Women are involved of every facet of society, business and culture. Most have their own story to tell of how they have had to overcome challenges, pitfalls and prejudices to achieve their ultimate goals. In STEM (science, technology, engineering and mathematics), women have been simultaneously recognized and overlooked. They have had to utilize intelligence and perseverance to press on when others may have felt they can only accept or turnback.
In this lecture, Dr. Kate Abel, School of Systems and Enterprises (SSE) teaching associate professor and undergraduate engineering management (EM) and industrial and systems engineering (ISE) program lead will discuss her own path that ultimately led her to her current role as a leading faculty member, program director and recipient of multiple engineering association awards.
Research shows that women are less likely to enter STEM fields, and once they enter, they face challenges that frequently push them out. Yet many women have managed to build highly successful careers with degrees in STEM disciplines. How did they do it? Dr. Kathryn Abel is one of them. She will share her story of survival and success in as an education, mother and STEM woman.

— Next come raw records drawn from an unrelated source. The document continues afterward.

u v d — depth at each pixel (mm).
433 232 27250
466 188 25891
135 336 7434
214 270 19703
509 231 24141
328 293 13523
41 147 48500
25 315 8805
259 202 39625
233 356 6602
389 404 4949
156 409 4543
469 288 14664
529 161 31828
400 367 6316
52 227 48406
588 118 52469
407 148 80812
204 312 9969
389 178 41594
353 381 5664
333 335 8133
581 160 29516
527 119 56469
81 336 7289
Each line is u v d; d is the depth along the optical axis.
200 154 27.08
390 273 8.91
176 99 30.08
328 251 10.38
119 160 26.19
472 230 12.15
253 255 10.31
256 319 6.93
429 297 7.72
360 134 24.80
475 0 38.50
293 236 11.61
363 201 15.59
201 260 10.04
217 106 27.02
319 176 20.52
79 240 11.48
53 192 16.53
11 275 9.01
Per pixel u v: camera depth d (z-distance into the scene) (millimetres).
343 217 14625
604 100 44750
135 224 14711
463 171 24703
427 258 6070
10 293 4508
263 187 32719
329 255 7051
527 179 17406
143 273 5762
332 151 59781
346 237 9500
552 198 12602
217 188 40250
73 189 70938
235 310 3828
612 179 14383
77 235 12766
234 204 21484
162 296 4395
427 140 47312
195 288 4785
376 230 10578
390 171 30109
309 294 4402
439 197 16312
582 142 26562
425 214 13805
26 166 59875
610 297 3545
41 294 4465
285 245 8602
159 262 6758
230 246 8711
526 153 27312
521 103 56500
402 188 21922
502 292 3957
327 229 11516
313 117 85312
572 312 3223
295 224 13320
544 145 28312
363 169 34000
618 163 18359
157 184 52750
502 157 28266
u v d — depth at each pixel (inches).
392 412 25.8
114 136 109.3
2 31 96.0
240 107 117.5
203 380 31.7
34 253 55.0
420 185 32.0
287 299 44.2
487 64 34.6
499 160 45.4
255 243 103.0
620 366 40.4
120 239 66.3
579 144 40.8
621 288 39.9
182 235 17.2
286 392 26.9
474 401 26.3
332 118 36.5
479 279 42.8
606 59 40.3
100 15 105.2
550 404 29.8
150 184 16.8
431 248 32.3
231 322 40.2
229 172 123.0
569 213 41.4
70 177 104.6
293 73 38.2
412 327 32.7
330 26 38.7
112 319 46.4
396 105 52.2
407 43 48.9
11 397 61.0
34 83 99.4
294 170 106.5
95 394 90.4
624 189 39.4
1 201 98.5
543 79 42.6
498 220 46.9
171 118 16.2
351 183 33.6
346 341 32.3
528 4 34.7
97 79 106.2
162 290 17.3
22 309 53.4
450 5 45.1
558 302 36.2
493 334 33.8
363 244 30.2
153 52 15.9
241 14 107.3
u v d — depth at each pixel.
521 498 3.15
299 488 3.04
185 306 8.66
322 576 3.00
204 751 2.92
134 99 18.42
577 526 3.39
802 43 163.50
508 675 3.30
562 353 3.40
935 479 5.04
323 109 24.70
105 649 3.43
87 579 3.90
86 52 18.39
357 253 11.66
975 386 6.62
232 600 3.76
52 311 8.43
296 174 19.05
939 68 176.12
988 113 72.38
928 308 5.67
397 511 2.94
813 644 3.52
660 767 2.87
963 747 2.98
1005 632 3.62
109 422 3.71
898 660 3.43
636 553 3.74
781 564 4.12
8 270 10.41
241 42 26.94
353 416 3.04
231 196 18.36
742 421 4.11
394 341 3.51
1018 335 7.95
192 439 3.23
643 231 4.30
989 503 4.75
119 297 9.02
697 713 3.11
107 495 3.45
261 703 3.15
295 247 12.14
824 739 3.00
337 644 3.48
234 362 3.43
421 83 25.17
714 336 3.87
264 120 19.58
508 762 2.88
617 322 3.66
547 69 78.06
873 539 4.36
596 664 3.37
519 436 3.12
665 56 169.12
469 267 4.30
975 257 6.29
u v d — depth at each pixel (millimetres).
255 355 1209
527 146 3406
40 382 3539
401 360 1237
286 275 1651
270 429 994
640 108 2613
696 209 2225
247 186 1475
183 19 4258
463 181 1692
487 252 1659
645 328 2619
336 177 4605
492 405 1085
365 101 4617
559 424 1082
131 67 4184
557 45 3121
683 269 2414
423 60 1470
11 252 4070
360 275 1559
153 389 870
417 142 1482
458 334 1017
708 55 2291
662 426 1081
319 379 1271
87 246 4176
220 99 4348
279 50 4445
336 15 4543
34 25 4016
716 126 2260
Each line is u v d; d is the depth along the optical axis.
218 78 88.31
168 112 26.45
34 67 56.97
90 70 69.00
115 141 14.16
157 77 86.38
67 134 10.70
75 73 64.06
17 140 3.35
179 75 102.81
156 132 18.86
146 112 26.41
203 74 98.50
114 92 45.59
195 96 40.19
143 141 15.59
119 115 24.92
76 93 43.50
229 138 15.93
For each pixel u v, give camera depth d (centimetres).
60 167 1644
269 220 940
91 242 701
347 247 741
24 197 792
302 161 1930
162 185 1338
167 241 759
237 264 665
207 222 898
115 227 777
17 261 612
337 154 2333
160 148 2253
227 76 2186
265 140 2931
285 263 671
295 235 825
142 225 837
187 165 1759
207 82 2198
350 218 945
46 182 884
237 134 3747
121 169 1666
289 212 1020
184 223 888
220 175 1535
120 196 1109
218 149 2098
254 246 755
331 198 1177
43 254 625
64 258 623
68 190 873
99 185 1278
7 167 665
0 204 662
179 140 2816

Kathryn Abel holds a Ph.D. in technology management and applied psychology. She is a recipient of the American Society of Engineering Education (ASEE) engineering management division's highest-ranking award, the Bernard R. Sarchet Award for Lifetime Achievement (2018). Dr Abel is a fellow in the American Society for Engineering Management and has held several professional service positions including president (2006) and program chair (2005) of the engineering management division. She was also president (2007) and vice president (2005) of engineering management honor society, Epsilon Mu Eta. Abel has been published several times including chapters in the books Eshbach's Handbook of Engineering Fundamentals and Engineering Economic Analysis and Newnan, et. al.; in journals such as the Engineering Management Journal and the Journal of Engineering Education; and several conference proceedings. She has taught courses in total quality management, engineering economics, logistics and supply chain management, entrepreneurial analysis of engineering design, statistics for engineering managers, management of engineering and technology, and Senior Design. Her research areas include knowledge engineering, as well as knowledge and information management. She is a member of the Board of Advisors at West Point for the Department of Systems Engineering. She is also a member of several professional societies.